(Exercise brief): Search the records for the string "Clubmaster". Copy each line where it occurs.

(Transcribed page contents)
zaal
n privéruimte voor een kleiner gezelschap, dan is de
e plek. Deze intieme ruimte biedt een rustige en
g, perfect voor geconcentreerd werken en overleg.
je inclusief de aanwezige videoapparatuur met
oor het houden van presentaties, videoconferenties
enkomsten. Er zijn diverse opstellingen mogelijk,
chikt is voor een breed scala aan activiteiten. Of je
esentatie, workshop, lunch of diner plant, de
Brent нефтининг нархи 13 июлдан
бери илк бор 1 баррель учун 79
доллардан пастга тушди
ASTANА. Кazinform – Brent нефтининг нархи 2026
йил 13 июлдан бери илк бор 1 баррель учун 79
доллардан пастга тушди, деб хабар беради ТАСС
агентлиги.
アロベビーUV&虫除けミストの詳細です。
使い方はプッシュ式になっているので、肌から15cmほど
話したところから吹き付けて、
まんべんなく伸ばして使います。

--

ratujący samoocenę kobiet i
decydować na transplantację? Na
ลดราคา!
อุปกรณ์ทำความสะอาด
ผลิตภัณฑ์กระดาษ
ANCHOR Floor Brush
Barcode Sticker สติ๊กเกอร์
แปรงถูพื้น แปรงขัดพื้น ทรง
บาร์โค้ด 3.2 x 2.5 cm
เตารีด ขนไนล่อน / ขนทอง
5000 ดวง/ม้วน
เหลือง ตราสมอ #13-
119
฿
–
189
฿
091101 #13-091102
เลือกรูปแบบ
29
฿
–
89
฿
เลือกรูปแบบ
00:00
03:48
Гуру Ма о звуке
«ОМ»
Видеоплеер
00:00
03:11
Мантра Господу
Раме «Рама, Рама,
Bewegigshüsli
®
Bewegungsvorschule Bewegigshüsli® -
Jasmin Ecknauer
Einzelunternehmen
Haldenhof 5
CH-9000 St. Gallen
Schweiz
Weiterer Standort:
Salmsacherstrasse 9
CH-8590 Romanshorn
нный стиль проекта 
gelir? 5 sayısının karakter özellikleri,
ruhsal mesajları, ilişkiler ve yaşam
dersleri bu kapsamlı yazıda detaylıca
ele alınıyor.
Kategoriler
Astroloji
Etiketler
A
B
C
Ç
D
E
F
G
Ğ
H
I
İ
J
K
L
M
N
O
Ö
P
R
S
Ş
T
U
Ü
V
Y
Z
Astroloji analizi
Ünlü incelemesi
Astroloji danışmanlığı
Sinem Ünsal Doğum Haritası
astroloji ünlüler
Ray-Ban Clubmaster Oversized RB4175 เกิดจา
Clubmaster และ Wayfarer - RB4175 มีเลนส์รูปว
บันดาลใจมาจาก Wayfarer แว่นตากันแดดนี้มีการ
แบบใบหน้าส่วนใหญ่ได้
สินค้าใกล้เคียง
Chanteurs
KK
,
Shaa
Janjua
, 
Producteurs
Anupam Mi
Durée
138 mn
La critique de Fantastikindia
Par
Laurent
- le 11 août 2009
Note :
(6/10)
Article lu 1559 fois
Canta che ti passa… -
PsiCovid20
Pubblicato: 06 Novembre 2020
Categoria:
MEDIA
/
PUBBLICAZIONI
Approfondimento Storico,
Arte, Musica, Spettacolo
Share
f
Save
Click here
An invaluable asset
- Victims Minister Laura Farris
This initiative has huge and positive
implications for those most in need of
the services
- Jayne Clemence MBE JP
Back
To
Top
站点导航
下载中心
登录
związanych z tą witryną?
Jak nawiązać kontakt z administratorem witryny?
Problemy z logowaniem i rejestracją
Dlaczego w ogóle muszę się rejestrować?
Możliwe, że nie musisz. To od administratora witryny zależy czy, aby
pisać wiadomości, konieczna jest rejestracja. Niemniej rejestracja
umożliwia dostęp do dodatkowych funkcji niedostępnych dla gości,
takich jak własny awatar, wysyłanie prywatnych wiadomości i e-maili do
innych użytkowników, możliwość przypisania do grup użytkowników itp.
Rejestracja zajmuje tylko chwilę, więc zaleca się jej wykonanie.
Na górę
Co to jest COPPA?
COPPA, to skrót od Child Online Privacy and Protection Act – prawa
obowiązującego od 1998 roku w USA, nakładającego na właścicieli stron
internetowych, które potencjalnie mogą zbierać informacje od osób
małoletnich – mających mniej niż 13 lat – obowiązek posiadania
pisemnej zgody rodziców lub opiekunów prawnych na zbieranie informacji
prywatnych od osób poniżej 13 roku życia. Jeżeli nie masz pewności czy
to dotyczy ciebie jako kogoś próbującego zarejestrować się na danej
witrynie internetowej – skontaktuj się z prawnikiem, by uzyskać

---

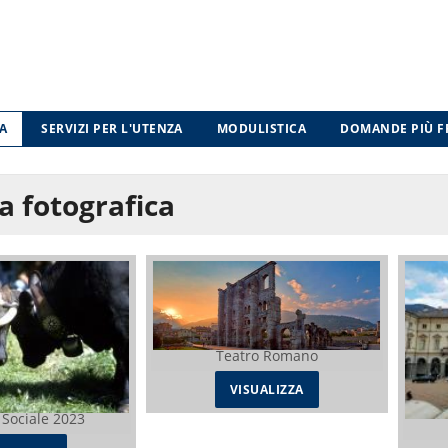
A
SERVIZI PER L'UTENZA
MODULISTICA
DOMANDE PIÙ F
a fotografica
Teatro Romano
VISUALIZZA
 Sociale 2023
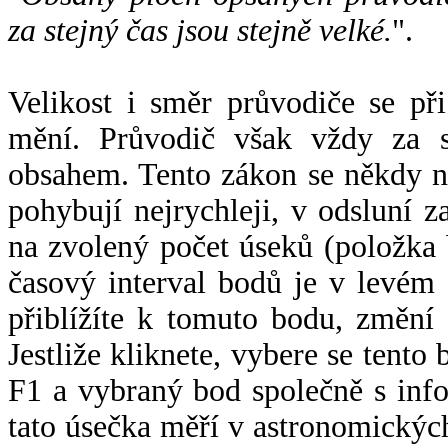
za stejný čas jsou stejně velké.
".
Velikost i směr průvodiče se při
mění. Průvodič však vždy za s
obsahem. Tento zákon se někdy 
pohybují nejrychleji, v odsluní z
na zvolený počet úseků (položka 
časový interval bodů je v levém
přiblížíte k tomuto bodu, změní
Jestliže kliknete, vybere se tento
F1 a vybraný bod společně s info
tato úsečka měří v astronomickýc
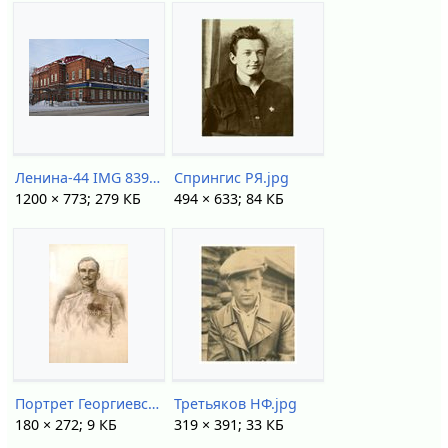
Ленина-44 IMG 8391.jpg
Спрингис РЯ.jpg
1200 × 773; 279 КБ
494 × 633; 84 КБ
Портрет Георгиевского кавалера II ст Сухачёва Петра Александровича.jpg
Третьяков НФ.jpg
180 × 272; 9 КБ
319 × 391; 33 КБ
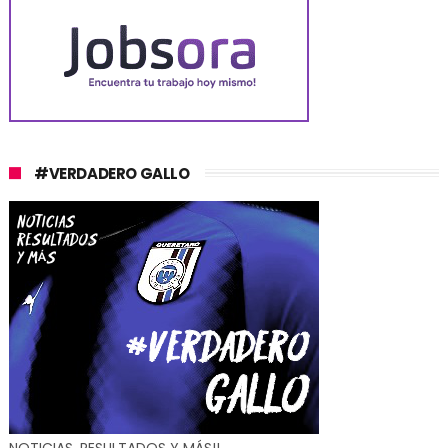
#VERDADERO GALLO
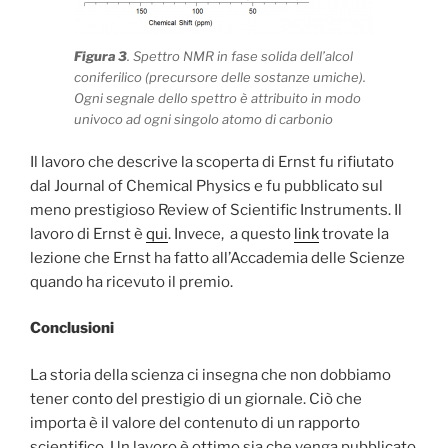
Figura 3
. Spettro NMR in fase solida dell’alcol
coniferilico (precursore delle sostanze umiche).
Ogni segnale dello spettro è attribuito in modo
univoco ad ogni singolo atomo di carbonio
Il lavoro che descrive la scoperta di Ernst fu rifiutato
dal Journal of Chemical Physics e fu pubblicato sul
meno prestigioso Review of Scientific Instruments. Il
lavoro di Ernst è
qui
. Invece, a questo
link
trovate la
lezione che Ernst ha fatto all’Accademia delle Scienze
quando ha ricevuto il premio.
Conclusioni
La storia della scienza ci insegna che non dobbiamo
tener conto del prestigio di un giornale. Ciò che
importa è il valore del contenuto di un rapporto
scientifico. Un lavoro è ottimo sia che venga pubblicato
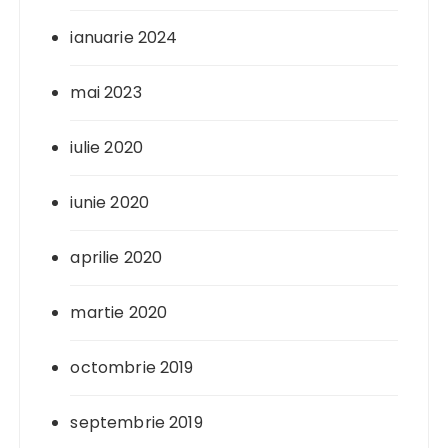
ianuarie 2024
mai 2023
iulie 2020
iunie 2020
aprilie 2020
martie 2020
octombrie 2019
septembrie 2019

(Task response):
Ray-Ban Clubmaster Oversized RB4175 เกิดจา
Clubmaster และ Wayfarer - RB4175 มีเลนส์รูปว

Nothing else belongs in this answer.